From: leathm AT solwarra DOT gbrmpa DOT gov DOT au (Leath Muller)
Message-Id: <199712150148.LAA27759@solwarra.gbrmpa.gov.au>
Subject: Re: Slow MOV opcode
To: flemming DOT larsen AT private DOT dk (Flemming Stig Larsen)
Date: Mon, 15 Dec 1997 11:48:52 +1000 (EST)
Cc: djgpp AT delorie DOT com
In-Reply-To: <01bd08e7$dfe77f00$10fbffc2@fsl22.novo.dk> from "Flemming Stig Larsen" at Dec 14, 97 11:28:51 pm
Content-Type: text
Precedence: bulk

> Im an intermediate in programming DJGPP protected mode, and I really
> think it's cool to release such a nice C-compiler 100% payfree!!
> Well, I'm trying to do some fast graphics using inline asm.
> But the "movb reg32, mem" upcode seems to take several clock cycles, 
> when it has to take only one! max!

It will take 1 cycle IFF the memory address being accesses is already
in the L1 cache, and the L1 cache is as fast as the CPU - which is has
to be. It can take longer, say on a P2 as the L2 cache is only half
the CPU speed - thus it can take 2+ clocks on a P2 if in L2 cache. If
your accessing SDRAM it will be even slower, and slower again in EDO
or slower memory. Simply because the manual says it takes 1 clock to
load a memory address, doesn't mean the memory, BUS etc can....
 
> I made a simple program to test the speed of a innerloop, and got 
> these interesting results (on a Pentium 200 mhz):

> This unuseable loop:
>    __asm__ __volatile__ (
>    "1:movb %%al, (%%edi)
>       incl %%edi
>       incl %%eax
>       decl %%ecx
>       jnz 1b"
>       :  : "ecx" (60000), "D" (video_buffer) : "ecx", "eax", "edi" );
 
> seemed to take about 19 - 20 clocks per cycle ! ouch!!
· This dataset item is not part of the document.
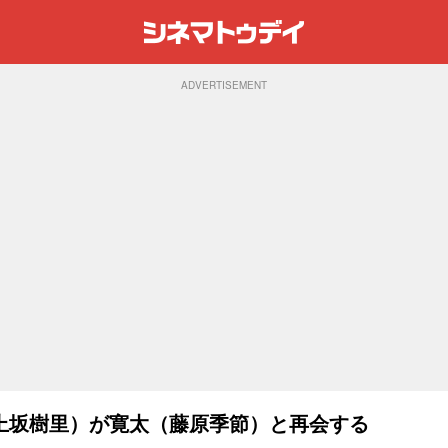
ADVERTISEMENT
上坂樹里）が寛太（藤原季節）と再会する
You will have cache hits (where a 32 bytes block is loaded into your cache)
when you do a move from memory, and your VRAM is most likely very slow
which would suggest the 19-20 clock move. Have you tried the same code on
system memory moves? It would most likely be faster...
 
> while this:     
>    __asm__ __volatile__ (
>    "1:incl %%edi
>       incl %%eax
>       decl %%ecx
>       jnz 1b"
>       :  : "ecx" (60000), "D" (video_buffer) : "ecx", "eax", "edi" );

> only took about 2 clocks p. cycle !!!  
>      (must be the pairing!)

The first 2 incl instructions pair, taking 1 cycle, The decl/jnz pair to
take 1 cycle. As your not accessing any memory (your doing nothing in your
loop but modifying registers) it will naturally not need to access anything
and be able to run at full speed.

Leathal.